What you will do: Write out the lines starting with the line that contains "collectors: S. Mori, H." and going on through the line that contains "determined by: Torke, B. M., (MO)". Switch "collector number" to "collection number" and keep everything else the same.

Stored data
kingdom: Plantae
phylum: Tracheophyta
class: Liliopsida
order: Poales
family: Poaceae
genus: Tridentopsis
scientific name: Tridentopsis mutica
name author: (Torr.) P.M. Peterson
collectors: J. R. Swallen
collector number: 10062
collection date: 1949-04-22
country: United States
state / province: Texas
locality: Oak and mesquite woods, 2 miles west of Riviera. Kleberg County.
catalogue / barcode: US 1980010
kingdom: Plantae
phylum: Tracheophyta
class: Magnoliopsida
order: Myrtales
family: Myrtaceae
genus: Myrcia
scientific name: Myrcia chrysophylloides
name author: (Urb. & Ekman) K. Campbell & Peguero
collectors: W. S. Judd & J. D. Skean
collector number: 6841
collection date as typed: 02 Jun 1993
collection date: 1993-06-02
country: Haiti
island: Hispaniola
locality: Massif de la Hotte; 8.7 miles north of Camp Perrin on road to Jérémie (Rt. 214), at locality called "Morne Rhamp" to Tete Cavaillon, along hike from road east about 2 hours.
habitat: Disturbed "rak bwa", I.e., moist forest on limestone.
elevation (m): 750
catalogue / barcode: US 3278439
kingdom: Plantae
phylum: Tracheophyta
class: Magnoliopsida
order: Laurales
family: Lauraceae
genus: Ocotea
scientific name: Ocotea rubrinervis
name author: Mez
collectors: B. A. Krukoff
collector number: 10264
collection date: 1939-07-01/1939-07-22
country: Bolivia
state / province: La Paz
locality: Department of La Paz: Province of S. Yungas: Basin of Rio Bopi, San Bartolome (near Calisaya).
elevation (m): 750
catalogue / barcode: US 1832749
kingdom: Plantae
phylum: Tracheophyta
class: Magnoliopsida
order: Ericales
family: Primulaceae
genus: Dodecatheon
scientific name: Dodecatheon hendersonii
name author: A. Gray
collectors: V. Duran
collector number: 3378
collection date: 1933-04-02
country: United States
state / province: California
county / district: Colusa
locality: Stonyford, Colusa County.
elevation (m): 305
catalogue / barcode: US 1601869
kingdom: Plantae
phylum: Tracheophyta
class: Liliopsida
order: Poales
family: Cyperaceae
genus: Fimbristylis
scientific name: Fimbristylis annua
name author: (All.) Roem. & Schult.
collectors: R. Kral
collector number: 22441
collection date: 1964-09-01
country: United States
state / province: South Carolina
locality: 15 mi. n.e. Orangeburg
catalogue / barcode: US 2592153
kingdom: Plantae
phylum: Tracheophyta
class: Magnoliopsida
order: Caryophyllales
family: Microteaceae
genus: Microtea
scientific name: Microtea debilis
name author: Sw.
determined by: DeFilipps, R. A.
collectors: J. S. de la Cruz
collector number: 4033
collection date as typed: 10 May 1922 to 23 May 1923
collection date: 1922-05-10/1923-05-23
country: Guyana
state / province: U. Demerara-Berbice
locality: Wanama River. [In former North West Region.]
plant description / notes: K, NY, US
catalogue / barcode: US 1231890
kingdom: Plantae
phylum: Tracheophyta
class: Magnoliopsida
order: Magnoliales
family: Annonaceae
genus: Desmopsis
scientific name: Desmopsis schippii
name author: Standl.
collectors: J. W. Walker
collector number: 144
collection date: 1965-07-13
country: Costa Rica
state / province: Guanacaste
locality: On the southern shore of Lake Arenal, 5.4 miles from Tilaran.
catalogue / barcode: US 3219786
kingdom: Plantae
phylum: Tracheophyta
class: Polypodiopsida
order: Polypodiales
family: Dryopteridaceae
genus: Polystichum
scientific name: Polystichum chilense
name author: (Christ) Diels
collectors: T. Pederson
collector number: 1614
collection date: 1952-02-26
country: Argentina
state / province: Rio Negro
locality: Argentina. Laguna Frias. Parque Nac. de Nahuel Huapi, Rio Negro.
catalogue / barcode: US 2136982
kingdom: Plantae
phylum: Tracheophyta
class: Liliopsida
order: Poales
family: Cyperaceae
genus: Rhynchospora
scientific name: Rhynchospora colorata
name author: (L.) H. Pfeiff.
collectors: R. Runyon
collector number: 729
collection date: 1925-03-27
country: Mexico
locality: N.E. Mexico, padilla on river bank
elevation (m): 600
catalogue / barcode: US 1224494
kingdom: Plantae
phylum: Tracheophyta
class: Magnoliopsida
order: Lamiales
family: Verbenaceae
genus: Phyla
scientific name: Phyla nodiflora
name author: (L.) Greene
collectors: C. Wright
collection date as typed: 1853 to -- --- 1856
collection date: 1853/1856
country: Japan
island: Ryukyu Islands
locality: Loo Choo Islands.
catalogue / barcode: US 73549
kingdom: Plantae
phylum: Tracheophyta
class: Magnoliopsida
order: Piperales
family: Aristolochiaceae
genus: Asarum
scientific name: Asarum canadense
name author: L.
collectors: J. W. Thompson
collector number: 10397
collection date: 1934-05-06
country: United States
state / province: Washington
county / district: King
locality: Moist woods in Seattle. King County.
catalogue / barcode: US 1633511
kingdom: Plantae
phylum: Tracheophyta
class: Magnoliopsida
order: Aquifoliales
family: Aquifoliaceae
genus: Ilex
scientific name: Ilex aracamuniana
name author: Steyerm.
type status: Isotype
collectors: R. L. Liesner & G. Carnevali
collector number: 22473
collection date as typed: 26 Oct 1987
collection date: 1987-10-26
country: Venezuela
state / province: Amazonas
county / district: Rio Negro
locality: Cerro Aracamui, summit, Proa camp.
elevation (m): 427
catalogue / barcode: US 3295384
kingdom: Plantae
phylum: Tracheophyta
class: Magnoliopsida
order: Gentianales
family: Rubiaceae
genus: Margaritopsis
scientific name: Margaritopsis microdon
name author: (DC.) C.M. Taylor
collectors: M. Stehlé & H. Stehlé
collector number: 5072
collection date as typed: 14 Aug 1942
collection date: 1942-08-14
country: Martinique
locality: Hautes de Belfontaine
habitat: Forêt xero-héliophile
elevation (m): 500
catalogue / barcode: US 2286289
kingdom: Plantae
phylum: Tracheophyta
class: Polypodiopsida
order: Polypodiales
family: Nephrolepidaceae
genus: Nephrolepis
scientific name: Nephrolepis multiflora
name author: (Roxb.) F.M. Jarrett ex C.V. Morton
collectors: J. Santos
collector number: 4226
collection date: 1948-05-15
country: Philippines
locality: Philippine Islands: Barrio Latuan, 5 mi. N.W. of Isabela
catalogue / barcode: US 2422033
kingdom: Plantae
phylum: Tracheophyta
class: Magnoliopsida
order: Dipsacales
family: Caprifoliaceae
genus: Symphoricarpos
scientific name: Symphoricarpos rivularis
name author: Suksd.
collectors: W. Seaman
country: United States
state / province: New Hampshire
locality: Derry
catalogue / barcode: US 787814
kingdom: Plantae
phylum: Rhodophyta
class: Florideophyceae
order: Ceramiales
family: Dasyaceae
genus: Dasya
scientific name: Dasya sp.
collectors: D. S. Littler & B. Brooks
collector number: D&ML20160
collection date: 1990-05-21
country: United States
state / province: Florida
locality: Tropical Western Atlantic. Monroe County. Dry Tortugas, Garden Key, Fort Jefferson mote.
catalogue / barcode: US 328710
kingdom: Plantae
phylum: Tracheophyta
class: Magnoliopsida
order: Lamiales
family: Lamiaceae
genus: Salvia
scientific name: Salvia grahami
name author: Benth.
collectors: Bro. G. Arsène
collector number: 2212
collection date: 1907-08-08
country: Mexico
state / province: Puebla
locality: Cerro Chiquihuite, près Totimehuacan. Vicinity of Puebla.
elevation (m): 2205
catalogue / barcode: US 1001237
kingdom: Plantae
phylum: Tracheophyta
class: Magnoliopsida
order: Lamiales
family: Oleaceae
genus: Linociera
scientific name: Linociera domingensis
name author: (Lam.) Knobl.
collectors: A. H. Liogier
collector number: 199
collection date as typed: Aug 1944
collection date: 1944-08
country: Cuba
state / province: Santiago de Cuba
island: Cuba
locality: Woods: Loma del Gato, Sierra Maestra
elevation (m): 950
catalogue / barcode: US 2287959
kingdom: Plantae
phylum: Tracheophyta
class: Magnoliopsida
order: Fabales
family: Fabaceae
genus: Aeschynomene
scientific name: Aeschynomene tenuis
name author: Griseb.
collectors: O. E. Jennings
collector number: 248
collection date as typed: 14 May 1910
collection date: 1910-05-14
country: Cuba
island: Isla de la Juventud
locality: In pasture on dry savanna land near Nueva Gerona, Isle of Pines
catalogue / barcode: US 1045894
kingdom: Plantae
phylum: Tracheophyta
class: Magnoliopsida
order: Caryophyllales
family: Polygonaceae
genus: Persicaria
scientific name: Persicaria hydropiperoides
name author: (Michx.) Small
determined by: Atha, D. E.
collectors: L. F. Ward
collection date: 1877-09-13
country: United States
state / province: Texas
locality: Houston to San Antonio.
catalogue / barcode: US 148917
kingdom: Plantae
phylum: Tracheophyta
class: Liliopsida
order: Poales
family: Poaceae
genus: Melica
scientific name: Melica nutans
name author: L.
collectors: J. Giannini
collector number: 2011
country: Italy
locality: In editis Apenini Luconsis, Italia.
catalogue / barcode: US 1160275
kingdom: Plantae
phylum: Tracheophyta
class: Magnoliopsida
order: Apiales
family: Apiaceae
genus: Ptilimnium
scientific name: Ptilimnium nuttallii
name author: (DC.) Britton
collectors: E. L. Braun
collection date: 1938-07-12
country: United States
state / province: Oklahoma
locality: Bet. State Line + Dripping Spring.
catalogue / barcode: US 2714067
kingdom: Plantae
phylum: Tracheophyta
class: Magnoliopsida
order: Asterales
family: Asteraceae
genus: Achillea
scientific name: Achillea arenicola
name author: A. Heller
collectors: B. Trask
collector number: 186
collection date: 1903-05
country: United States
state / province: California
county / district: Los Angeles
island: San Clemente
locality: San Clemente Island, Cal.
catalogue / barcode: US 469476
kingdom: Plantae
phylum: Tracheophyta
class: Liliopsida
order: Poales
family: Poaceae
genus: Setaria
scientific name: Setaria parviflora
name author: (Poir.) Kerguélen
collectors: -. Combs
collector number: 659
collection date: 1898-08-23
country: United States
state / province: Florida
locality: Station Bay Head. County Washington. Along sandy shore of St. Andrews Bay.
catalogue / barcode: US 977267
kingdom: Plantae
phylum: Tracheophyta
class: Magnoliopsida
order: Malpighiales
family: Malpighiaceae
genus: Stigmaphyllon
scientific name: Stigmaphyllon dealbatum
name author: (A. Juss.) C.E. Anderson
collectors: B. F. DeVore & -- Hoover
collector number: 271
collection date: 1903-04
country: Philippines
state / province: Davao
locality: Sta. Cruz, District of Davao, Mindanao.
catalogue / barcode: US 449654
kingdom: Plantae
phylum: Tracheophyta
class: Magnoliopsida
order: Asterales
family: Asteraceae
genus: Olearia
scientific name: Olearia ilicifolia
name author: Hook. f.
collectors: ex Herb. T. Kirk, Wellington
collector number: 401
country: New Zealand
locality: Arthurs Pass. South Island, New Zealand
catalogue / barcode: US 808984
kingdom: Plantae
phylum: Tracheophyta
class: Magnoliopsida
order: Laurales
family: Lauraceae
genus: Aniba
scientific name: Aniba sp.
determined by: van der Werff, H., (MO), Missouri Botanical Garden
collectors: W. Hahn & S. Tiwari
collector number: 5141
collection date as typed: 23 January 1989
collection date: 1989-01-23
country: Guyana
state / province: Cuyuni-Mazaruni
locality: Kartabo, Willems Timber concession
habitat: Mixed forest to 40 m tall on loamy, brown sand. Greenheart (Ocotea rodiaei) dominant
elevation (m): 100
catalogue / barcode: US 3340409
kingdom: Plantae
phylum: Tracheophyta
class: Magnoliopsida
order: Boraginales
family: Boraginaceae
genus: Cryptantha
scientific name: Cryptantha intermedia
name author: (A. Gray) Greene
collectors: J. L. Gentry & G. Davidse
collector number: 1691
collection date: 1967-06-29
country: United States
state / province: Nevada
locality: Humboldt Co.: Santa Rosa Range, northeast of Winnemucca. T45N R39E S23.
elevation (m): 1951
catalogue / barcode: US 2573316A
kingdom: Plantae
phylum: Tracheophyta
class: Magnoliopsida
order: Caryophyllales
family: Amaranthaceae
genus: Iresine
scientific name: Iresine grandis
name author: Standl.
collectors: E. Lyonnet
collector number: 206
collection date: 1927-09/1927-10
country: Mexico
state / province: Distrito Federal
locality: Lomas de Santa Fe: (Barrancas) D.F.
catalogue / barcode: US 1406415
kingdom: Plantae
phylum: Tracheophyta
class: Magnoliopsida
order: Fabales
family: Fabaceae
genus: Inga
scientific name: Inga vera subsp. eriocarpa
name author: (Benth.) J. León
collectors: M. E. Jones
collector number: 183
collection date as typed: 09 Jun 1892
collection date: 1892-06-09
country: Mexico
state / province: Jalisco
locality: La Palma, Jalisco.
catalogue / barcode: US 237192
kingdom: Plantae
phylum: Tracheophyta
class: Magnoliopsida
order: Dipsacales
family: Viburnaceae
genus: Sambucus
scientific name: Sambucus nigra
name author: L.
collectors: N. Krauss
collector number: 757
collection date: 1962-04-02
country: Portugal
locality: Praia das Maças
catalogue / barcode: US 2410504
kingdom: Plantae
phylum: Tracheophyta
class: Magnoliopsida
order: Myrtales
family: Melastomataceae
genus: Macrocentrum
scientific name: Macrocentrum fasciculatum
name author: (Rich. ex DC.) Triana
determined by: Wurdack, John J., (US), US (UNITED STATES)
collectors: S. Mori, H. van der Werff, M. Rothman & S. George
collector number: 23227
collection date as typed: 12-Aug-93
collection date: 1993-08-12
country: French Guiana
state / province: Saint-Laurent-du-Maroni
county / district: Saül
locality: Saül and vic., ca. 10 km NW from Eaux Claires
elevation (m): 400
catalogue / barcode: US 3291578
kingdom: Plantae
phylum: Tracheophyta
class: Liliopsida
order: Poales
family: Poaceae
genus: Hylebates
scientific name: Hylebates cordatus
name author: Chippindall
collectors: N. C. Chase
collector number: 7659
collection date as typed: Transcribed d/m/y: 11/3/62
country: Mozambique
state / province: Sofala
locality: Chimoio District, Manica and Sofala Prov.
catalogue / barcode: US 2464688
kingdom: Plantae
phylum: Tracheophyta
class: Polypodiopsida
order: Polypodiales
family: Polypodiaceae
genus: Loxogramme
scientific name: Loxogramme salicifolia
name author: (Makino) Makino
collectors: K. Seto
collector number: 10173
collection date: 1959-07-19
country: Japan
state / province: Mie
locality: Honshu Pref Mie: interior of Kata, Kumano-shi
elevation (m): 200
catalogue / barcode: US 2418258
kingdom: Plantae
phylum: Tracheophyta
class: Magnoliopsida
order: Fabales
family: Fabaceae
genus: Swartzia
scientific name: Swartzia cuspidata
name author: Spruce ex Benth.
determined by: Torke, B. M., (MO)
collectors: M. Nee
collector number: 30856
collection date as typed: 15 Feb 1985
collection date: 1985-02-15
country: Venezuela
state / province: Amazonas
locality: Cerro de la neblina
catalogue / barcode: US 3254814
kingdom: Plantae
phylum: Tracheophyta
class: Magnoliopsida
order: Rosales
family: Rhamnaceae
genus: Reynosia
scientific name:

The result:
collectors: S. Mori, H. van der Werff, M. Rothman & S. George
collection number: 23227
collection date as typed: 12-Aug-93
collection date: 1993-08-12
country: French Guiana
state / province: Saint-Laurent-du-Maroni
county / district: Saül
locality: Saül and vic., ca. 10 km NW from Eaux Claires
elevation (m): 400
catalogue / barcode: US 3291578
kingdom: Plantae
phylum: Tracheophyta
class: Liliopsida
order: Poales
family: Poaceae
genus: Hylebates
scientific name: Hylebates cordatus
name author: Chippindall
collectors: N. C. Chase
collection number: 7659
collection date as typed: Transcribed d/m/y: 11/3/62
country: Mozambique
state / province: Sofala
locality: Chimoio District, Manica and Sofala Prov.
catalogue / barcode: US 2464688
kingdom: Plantae
phylum: Tracheophyta
class: Polypodiopsida
order: Polypodiales
family: Polypodiaceae
genus: Loxogramme
scientific name: Loxogramme salicifolia
name author: (Makino) Makino
collectors: K. Seto
collection number: 10173
collection date: 1959-07-19
country: Japan
state / province: Mie
locality: Honshu Pref Mie: interior of Kata, Kumano-shi
elevation (m): 200
catalogue / barcode: US 2418258
kingdom: Plantae
phylum: Tracheophyta
class: Magnoliopsida
order: Fabales
family: Fabaceae
genus: Swartzia
scientific name: Swartzia cuspidata
name author: Spruce ex Benth.
determined by: Torke, B. M., (MO)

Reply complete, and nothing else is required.